* PAGE:
Bridging Security Gaps: A Practical Comparison of Leading Vulnerability Scanners
A deep dive into authenticated vs. non-authenticated scans with Nessus and OpenVAS against intentionally vulnerable systems — key findings and practical takeaways for security professionals.
Bridging Security Gaps: A Practical Comparison of Leading Vulnerability Scanners
A Deep Dive into Authenticated vs. Non-Authenticated Scans with Nessus and OpenVAS
I'm thrilled to share a personal cybersecurity project that stemmed from one of the final exercises in the "Cibersegurança — Vetores Ataque e Métodos Proteção" course at Cesae Digital — Centro para o Desenvolvimento de Competências Digitais. This hands-on experience was incredibly insightful. I extend a massive thank you to Professor Daniel A. Melo and my fellow classmates; their invaluable insights and shared learning experiences truly enriched this journey.
Project Objective
The primary goal of this exercise was twofold:
- Compare Scan Methodologies: Evaluate the effectiveness of authenticated versus non-authenticated vulnerability scans, explicitly highlighting the critical importance of robust credential management policies in cybersecurity.
- Benchmark Scanning Tools: Benchmark a leading commercial solution, Tenable's Nessus, against its powerful open-source counterpart, Greenbone's OpenVAS, assessing their detection capabilities in a controlled environment.

* OBJECTIVES:
(a) Reproduce verbatim the passage of the vulnerability scanner write-up from "Project Objective" up to and including "policies in cybersecurity.".
(b) In the vulnerability scanner write-up, which open-source tool is Tenable's Nessus benchmarked against?

* DATASET RECORDS:
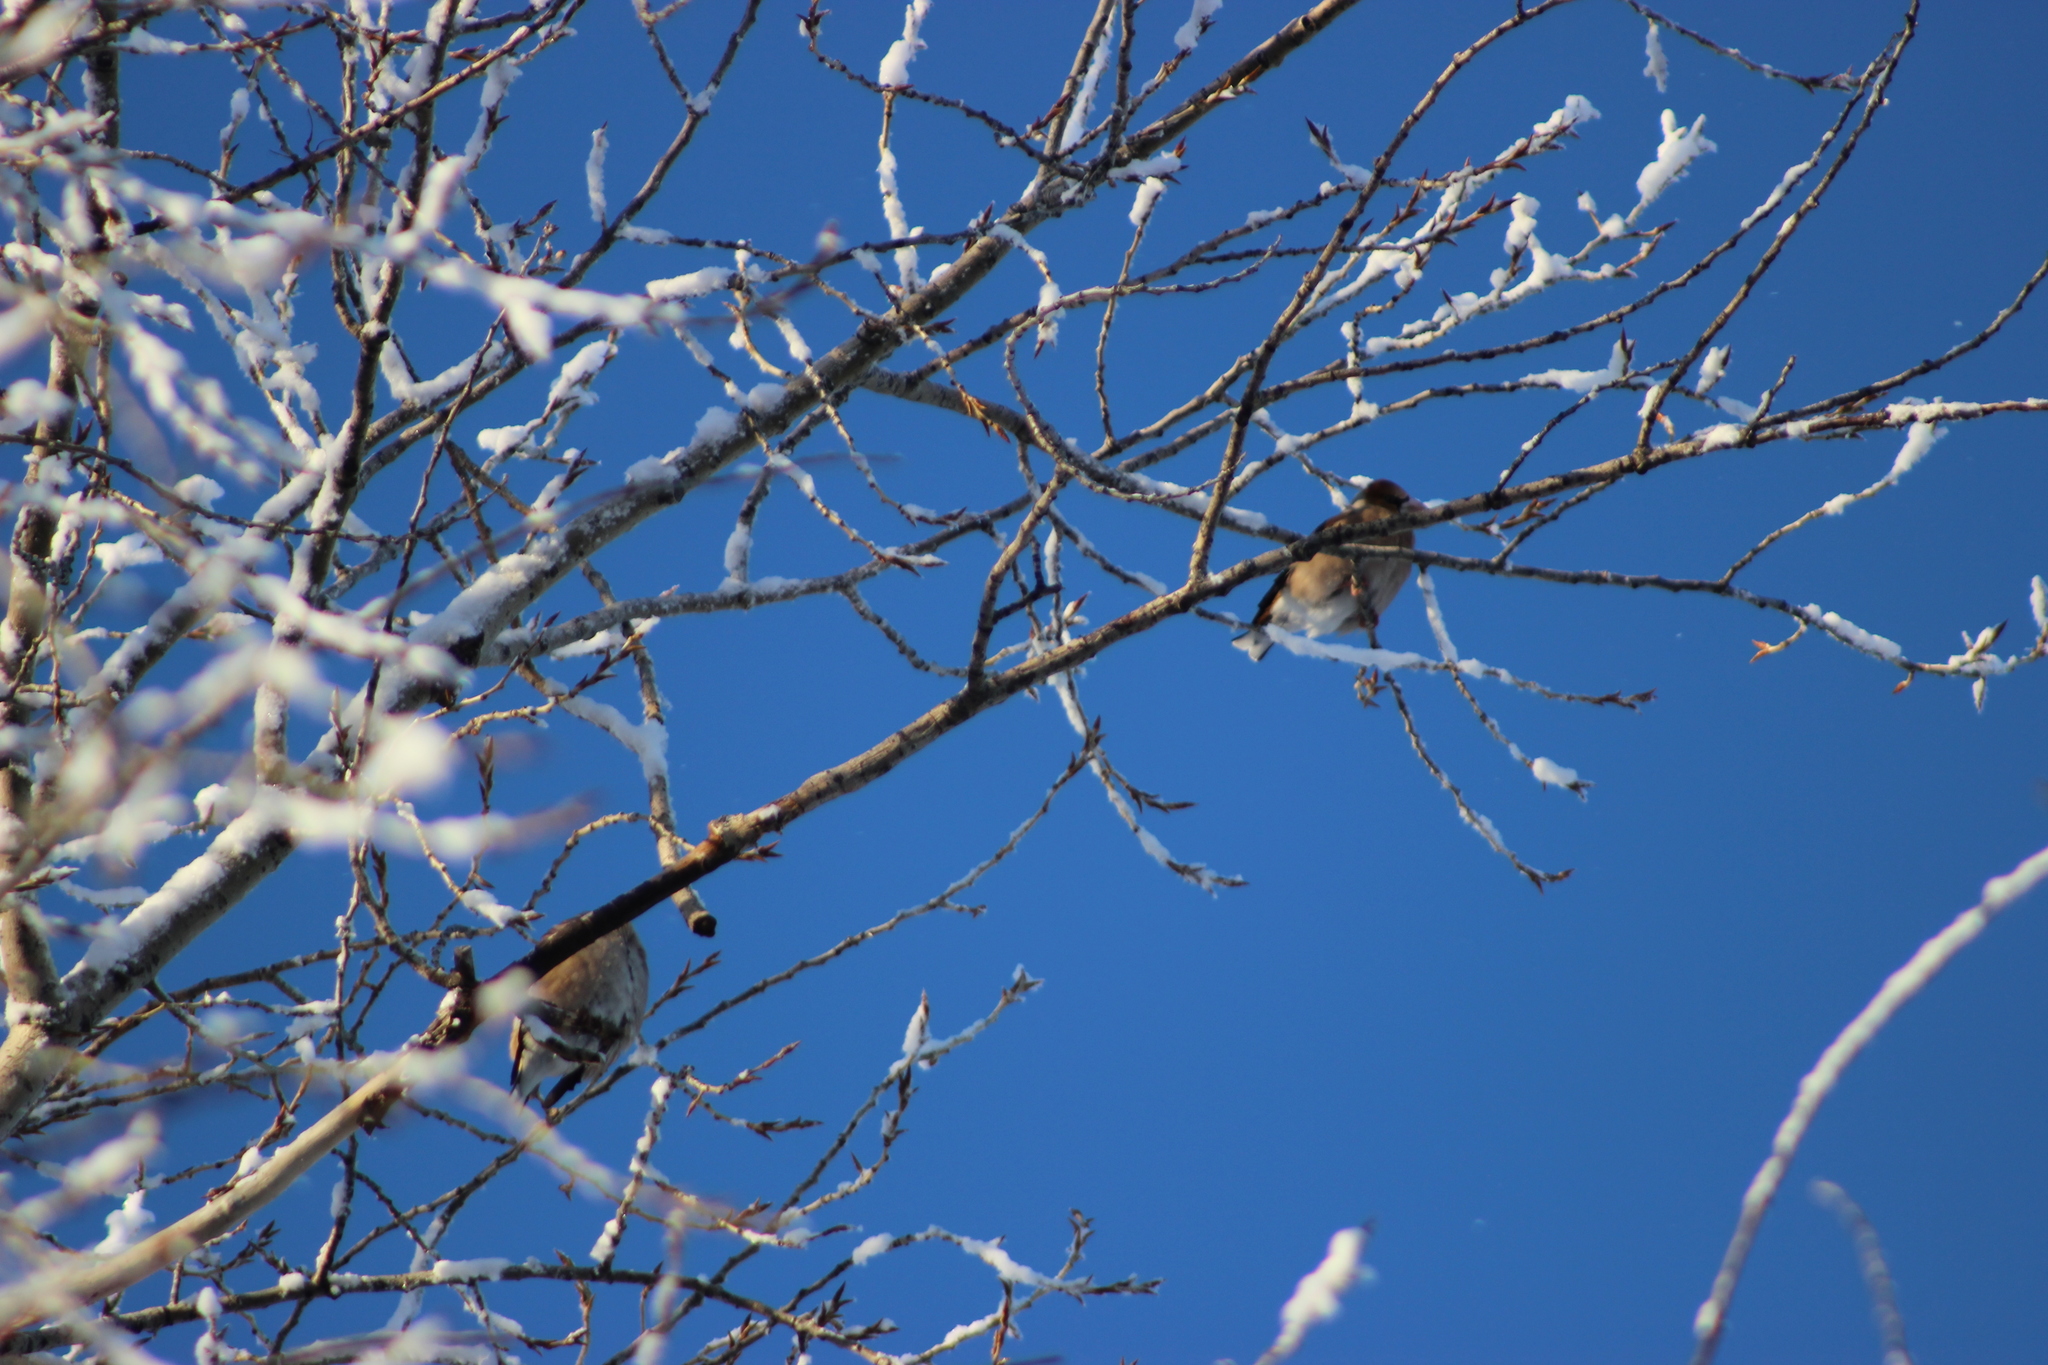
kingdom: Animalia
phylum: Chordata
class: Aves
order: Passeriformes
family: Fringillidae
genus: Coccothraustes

==

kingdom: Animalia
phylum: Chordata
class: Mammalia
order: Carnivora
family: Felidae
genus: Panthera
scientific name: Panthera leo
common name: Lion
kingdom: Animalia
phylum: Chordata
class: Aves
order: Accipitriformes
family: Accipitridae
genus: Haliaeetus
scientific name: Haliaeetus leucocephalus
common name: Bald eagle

==

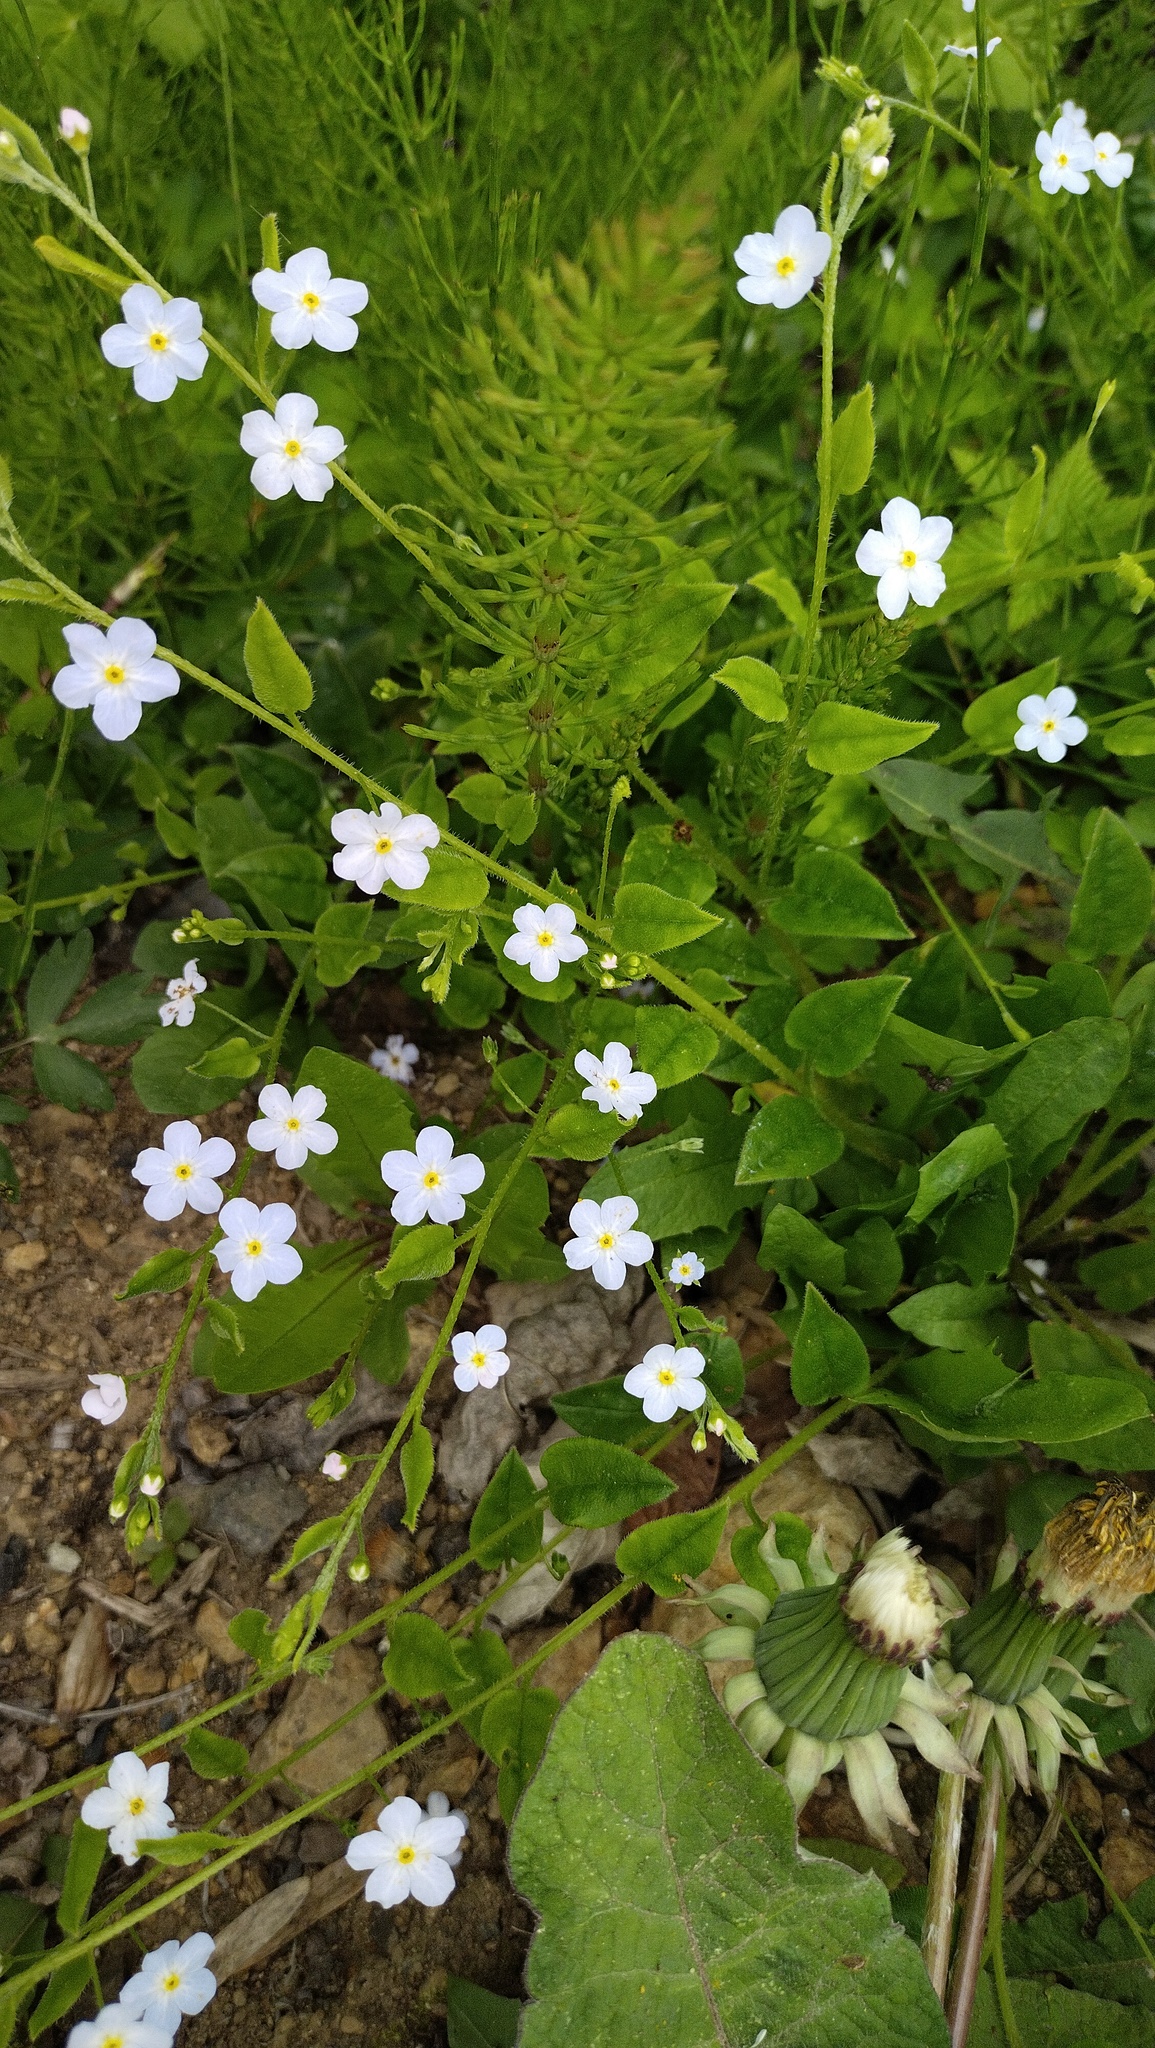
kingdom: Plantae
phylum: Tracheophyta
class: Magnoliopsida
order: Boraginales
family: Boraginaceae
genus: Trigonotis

* EXERCISE SOLUTIONS:
(a)
Project Objective
The primary goal of this exercise was twofold:
- Compare Scan Methodologies: Evaluate the effectiveness of authenticated versus non-authenticated vulnerability scans, explicitly highlighting the critical importance of robust credential management policies in cybersecurity.

(b) Greenbone's OpenVAS